What non-QM loans can you leverage to refinance your home?
While not an exhaustive list, these are some of the most common non-QM mortgage programs people choose when refinancing:
Bank Statement Loans. If you’re self-employed and want to take cash out of your home, a Bank Statement Home Equity loan was designed for you. If you’re looking to lower monthly payments or change the length of your mortgage, a traditional Bank Statement Loan may be ideal. With each, mortgage professionals consider cash flow into bank accounts in the approval process, rather than relying on tax returns and employment information.

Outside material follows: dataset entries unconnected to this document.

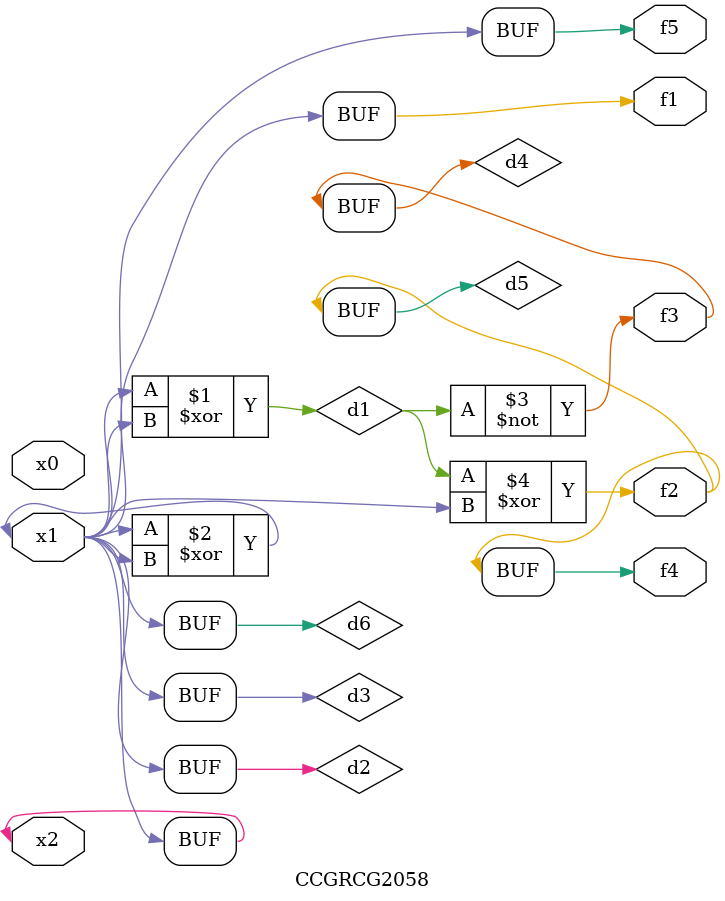
<source format=v>
module CCGRCG2058(
	input x0, x1, x2,
	output f1, f2, f3, f4, f5
);

	wire d1, d2, d3, d4, d5, d6;

	xor (d1, x1, x2);
	buf (d2, x1, x2);
	xor (d3, x1, x2);
	nor (d4, d1);
	xor (d5, d1, d2);
	buf (d6, d2, d3);
	assign f1 = d6;
	assign f2 = d5;
	assign f3 = d4;
	assign f4 = d5;
	assign f5 = d6;
endmodule

</source>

DSCR Loans. Using the property you own to buy an investment property. That’s the idea behind the Debt Service Coverage Ratio loan. Here, mortgage professionals determine the earning potential of the property you’re looking to buy. Most times, if the rental income a property will generate covers the mortgage payment and property expenses, you’ll probably get approved. With this loan program, you can purchase single-family residences, condos, and one- to eight-unit properties.
No Income Loans. This mortgage program suits non-traditional earners of all shades, from the self-employed to those with cash-paying jobs, people who do contract work, and others. For approval, potential borrowers usually need to show substantial liquid assets, such as cash in bank accounts and stocks and bonds that you can easily convert into cash.
ITIN Loans. People who don’t have Social Security numbers but pay taxes in the U.S. often have an ITIN (Individual Taxpayer Identification Number). With this ITIN, it’s also possible to qualify for an initial mortgage loan and subsequent mortgage refinancing.